-------- TEXT PROVIDED --------
Investors and the broader finance sector have a critical role to play within this context. It is clear investors need to take effective climate action – through making bold net-zero commitments, implementing robust climate action plans and advocating for strong climate policies and regulations. With multiple climate initiatives across different asset classes, sectors, and geographies, investors can find the landscape complex and confusing. 

That’s where the Investor Agenda comes in.  

The collaboration’s Founding Partners — AIGCC, CDP, Ceres, IGCC, IIGCC, PRI and UNEP FI — recognize that the proliferation of these initiatives have been difficult to navigate. It is one of the many reasons that they work together to develop clear expectations and share the best guidance for investors to take climate action.  

In May 2021, the Founding Partners released a new framework designed specifically for investors to develop and publish Investor Climate Action Plans or ICAPs. The ICAPs Expectations Ladder and Guidance aims to bring clarity to the steps investors should take to act on climate change and help them understand how the multiple initiatives and different frameworks and methodologies all relate. ICAPs encourage investor climate action across four key focus areas – investment, corporate engagement, policy advocacy and investor disclosure — with governance being an underlying theme across all areas. It is our hope that by providing this resource, we will help to raise investor climate ambition and action.  

So how does the ICAPs Expectations Ladder and Guidance differ from other resources?  

The ICAPs framework differs from other frameworks released by other climate initiatives such as Glasgow Financial Alliance for Net Zero (GFANZ) and Race to Zero since it is an industry-specific and designed for investors, while the GFANZ framework is for the broader financial industry and the Race to Zero framework is cross-sectoral. The ICAPs framework is complementary and aligned to these frameworks.  

The Investor Agenda also welcomes the work of the UK’s Transition Plan Taskforce towards mandating climate transition plans and developing clear requirements. Over time, the Investor Agenda hopes to see similar action taken in more regions globally. While gaps persist in existing policies and regulations, as a voluntary program, ICAPs are designed to fill the gap for investors looking to take effective climate action. Investors can also take a leading role in closing gaps in policies and regulations through active participation in global and regional policy advocacy. The Investor Agenda’s annual Global Investor Statement to Governments on the Climate Crisis was created to show the unified investors calling for greater climate policy ambition and action presents a critical opportunity for investors to stay engaged in advocacy. Once key policies and regulations are in place, they create an enabling environment for investors to allocate capital and engage with investee companies for climate positive outcomes.  

ICAPs are designed as a useful stepping-stone to fill the gap while regional regulators and global policymakers move to entrench much needed climate legislation for investors and as investors embrace transition planning as part of business-as-usual. Once public and private sectors are in sync with climate action both regionally and eventually globally, we hope to see a sustainable future, underpinned by a resilient net zero economy, where frameworks are no longer needed.
-------- DATASET SECTION --------
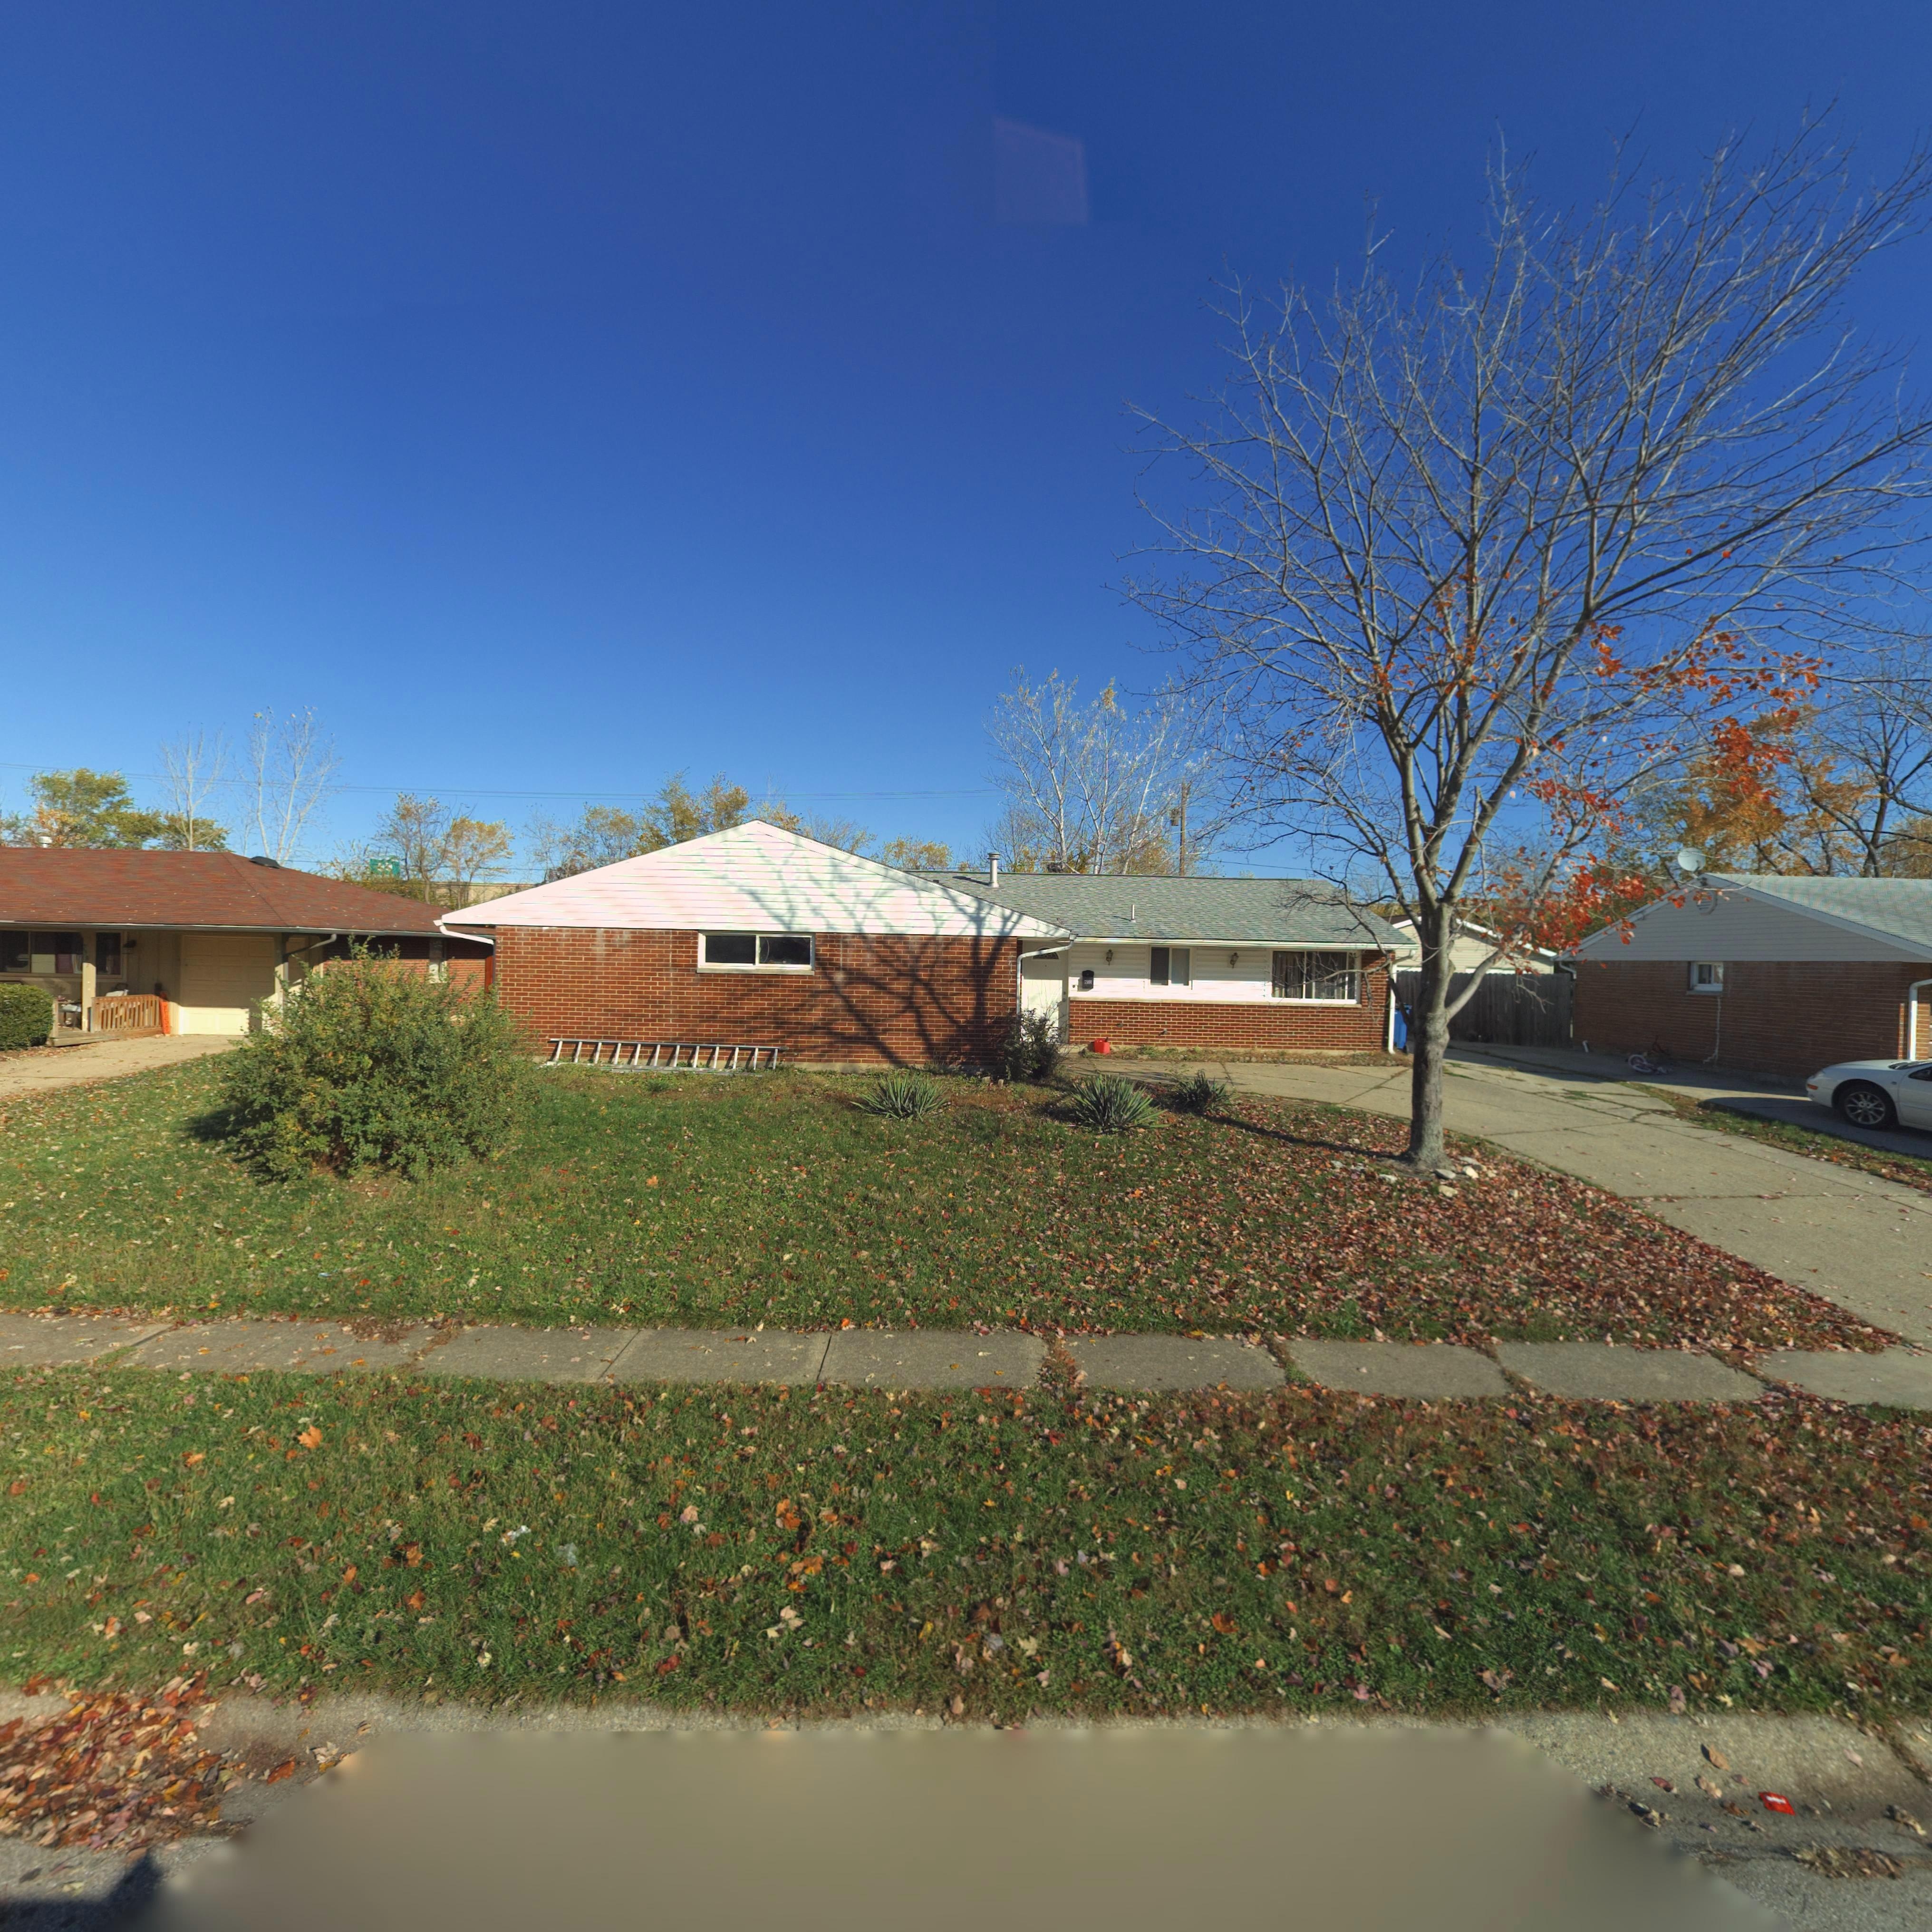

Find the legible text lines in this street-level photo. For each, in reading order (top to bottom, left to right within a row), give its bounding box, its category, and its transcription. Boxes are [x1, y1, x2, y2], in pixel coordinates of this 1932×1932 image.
--------
WRITTEN INSTRUCTION A
For each statement, decide whether the passage on Investor Climate Action Plans supports it. Answer yes or no and quote the words of the passage that settle it. (i) The Founding Partners released the ICAPs framework in May 2021. (ii) The GFANZ framework is designed specifically for investors. (iii) ICAPs are a mandatory program.
WRITTEN INSTRUCTION B
According to the passage on Investor Climate Action Plans, what are the four key focus areas in which ICAPs encourage investor climate action?
WRITTEN INSTRUCTION C
Reproduce word for word the part of the passage on Investor Climate Action Plans that begins at the words "In May 2021, the" and ends after the words "from other resources?".
The material plays no part in what is asked about the passage on Investor Climate Action Plans.

WRITTEN RESPONSE A
(i) Yes: "In May 2021, the Founding Partners released a new framework designed specifically for investors to develop and publish Investor Climate Action Plans or ICAPs."
(ii) No: "while the GFANZ framework is for the broader financial industry"
(iii) No: "as a voluntary program, ICAPs are designed to fill the gap for investors looking to take effective climate action."

WRITTEN RESPONSE B
Investment, corporate engagement, policy advocacy and investor disclosure.

WRITTEN RESPONSE C
In May 2021, the Founding Partners released a new framework designed specifically for investors to develop and publish Investor Climate Action Plans or ICAPs. The ICAPs Expectations Ladder and Guidance aims to bring clarity to the steps investors should take to act on climate change and help them understand how the multiple initiatives and different frameworks and methodologies all relate. ICAPs encourage investor climate action across four key focus areas – investment, corporate engagement, policy advocacy and investor disclosure — with governance being an underlying theme across all areas. It is our hope that by providing this resource, we will help to raise investor climate ambition and action.  

So how does the ICAPs Expectations Ladder and Guidance differ from other resources?